Mourners stand in silence during a vigil in response to a shooting at the Capital Gazette newsroom.
Mourners stand in silence during a vigil in response to a shooting at the Capital Gazette newsroom.
AP/Patrick Semansk

Sales associate Rebecca Smith, 34 — who was at the front desk and was first to get shot — died later at a hospital.

Jurors were also shown the tactical shotgun Ramos used, as well as a barracuda, a device he used to barricade a back door so that the victims could not escape.

Jarrod Ramos
Jarrod Ramos is trying to argue that he is too insane to be held responsible for the shooting at the Capital Gazette office on June 28, 2018.
Anne Arundel Police via AP

Those in court — including relatives of the dead — gasped after each photo was shown, the Gazette said, with at least one relative having to leave.

Ramos has pleaded guilty to the June 28, 2018, slayings, and his attorney, Katy O’Donnell, admitted to the court that “his act was willful, deliberate and premeditated.”

However, the hearing is into Ramos’ claims that he should not be held criminally responsible because of his mental illness at the time.

The court was told there was “an eight-year backstory” to the attack, with Ramos believing he was being intentionally persecuted after the paper wrote about him formally admitting harassing someone.

In this courtroom sketch, Jarrod Ramos sits with his defense attorneys Katy O'Donnell, Matthew Connell and Elizabeth Palan, on June 29, 2021.
In this courtroom sketch, Jarrod Ramos sits with his defense attorneys Katy O’Donnell, Matthew Connell and Elizabeth Palan, on June 29, 2021.
Kevin Richardson/The Baltimore Sun via AP

The grievance consumed his life — and he had actually hoped to kill more people that day, according to the Gazette.

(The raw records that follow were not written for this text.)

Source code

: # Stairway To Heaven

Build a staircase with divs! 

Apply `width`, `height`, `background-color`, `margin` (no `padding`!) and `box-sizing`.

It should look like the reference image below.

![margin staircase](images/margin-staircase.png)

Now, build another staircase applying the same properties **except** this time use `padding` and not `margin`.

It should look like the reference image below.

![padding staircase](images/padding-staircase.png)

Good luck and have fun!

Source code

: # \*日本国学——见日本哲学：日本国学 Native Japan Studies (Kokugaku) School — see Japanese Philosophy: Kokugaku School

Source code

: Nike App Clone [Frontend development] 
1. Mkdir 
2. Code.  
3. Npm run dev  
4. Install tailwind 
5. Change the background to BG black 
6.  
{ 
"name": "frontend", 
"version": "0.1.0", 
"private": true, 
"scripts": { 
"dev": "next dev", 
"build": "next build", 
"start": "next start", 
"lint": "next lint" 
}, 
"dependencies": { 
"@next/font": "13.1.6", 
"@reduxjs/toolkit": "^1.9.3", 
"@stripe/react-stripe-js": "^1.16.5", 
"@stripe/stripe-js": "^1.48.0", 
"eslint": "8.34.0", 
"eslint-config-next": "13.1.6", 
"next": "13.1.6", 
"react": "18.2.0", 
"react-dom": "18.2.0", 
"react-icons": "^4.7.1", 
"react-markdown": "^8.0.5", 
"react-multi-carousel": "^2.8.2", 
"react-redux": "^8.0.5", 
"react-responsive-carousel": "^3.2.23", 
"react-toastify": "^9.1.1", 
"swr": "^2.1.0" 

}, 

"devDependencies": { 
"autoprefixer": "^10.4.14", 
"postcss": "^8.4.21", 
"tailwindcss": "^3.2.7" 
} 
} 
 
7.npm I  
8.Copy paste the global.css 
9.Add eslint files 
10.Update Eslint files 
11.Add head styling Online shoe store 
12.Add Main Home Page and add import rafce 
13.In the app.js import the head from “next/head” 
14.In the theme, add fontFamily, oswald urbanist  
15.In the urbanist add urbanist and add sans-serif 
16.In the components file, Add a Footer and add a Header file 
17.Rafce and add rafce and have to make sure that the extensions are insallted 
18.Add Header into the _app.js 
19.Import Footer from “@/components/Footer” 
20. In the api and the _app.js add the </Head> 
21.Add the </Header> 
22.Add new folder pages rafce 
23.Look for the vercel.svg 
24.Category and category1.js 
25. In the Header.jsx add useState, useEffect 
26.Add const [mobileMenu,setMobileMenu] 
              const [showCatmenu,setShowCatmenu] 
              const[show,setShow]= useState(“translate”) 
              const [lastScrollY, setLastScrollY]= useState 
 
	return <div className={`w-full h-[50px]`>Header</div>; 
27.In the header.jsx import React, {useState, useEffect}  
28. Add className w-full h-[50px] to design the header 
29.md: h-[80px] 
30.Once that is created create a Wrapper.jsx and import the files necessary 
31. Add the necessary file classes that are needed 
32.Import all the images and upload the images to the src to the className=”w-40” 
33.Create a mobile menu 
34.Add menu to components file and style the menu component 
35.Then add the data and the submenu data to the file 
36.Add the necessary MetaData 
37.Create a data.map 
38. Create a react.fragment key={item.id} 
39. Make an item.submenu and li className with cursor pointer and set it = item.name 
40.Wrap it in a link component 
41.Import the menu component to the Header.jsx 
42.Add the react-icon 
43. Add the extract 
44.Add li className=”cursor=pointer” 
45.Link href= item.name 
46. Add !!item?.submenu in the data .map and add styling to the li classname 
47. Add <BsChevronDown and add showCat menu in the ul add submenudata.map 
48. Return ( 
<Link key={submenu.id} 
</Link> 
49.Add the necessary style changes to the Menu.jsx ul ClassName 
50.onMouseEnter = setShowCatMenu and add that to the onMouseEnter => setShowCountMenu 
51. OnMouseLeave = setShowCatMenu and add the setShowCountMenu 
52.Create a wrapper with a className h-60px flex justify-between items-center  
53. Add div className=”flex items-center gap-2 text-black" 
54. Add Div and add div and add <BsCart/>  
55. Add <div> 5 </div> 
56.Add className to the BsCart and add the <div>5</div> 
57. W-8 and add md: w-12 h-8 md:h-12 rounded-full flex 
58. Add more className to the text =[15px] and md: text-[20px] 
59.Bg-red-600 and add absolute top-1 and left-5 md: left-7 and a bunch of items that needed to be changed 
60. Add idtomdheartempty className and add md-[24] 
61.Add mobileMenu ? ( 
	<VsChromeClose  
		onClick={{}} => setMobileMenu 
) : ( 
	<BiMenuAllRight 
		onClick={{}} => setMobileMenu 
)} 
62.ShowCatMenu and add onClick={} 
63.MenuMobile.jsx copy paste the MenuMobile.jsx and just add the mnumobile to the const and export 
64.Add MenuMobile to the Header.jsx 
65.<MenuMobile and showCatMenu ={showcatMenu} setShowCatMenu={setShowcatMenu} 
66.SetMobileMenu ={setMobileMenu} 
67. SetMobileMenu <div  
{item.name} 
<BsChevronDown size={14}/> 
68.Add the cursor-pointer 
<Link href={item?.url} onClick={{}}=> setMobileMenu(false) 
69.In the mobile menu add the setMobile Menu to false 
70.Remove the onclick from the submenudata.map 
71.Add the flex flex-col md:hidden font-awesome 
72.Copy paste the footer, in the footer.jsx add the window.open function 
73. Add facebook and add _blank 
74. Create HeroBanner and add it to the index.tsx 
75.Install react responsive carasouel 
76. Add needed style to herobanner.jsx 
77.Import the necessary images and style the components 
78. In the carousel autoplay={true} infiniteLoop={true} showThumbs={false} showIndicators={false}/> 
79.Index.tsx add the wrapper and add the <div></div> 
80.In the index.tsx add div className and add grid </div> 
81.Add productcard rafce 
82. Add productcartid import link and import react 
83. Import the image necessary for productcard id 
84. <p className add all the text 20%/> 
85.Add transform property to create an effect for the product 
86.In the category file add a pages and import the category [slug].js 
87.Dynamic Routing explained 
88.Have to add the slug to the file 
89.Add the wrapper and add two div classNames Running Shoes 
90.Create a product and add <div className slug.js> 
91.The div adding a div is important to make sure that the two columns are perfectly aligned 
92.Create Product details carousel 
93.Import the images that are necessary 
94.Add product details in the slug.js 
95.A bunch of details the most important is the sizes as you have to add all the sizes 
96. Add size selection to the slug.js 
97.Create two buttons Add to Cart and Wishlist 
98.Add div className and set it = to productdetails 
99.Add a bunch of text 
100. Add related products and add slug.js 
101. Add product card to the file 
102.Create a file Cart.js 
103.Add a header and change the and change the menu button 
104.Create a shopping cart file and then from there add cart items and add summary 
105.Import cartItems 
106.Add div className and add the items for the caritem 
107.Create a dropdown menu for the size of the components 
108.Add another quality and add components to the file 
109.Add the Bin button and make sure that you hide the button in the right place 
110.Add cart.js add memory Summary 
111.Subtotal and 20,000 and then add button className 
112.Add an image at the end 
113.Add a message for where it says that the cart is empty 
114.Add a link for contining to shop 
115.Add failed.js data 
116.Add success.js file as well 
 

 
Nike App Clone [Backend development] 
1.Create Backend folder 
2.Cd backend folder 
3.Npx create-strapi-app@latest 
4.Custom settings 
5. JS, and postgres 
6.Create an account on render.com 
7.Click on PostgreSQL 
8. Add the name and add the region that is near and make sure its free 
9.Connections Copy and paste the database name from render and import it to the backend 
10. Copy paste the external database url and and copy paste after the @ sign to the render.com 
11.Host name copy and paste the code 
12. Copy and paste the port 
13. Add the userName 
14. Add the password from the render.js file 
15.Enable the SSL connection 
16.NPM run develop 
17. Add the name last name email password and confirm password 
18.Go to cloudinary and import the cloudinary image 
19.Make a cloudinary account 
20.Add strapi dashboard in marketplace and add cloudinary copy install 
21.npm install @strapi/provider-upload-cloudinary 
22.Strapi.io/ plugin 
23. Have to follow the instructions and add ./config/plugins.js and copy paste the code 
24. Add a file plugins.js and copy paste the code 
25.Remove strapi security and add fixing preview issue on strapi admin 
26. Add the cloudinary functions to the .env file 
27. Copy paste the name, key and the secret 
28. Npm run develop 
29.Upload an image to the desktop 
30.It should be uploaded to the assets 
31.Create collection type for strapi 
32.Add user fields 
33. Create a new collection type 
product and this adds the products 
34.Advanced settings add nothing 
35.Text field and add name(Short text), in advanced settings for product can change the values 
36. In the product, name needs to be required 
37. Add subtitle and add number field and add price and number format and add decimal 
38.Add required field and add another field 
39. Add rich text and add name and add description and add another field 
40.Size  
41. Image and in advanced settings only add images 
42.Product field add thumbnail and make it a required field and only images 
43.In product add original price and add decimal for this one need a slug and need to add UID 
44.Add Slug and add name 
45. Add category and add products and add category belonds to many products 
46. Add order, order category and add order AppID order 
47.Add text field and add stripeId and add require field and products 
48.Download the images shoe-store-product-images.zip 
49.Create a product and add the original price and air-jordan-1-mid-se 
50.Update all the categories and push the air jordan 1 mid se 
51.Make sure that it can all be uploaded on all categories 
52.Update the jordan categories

He thought there was a community meeting in the building that day and planned to make “orphans” of a woman’s children, the court was told.

Still, “Mr. Ramos does not believe what he did was wrong,” said O’Donnell.

However, Ramos was determined to be legally sane by Dr. Sameer Patel, a psychiatrist with the state Health Department who evaluated him.

A photograph of the 12-gauge Mossberg shotgun authorities say was used by Jarrod Ramos.
A photograph of the 12-gauge Mossberg shotgun authorities say was used by Jarrod Ramos.
AP/Brian Witte
These two devices, used as door barricades, were recovered at the site of the Capital Gazette newspaper during the mass shooting on June 28, 2018.
These two devices, used as door barricades, were recovered at the site of the Capital Gazette mass shooting on June 28, 2018.
AP/Brian Witte

The court was also told the killer had bought a lifetime membership to the US Chess Federation four days before the shooting, in preparation for a long stretch in prison.

If Ramos is found not criminally responsible, he will be committed to a maximum-security psychiatric hospital instead of prison. Prosecutors are seeking life in prison without possibility of parole.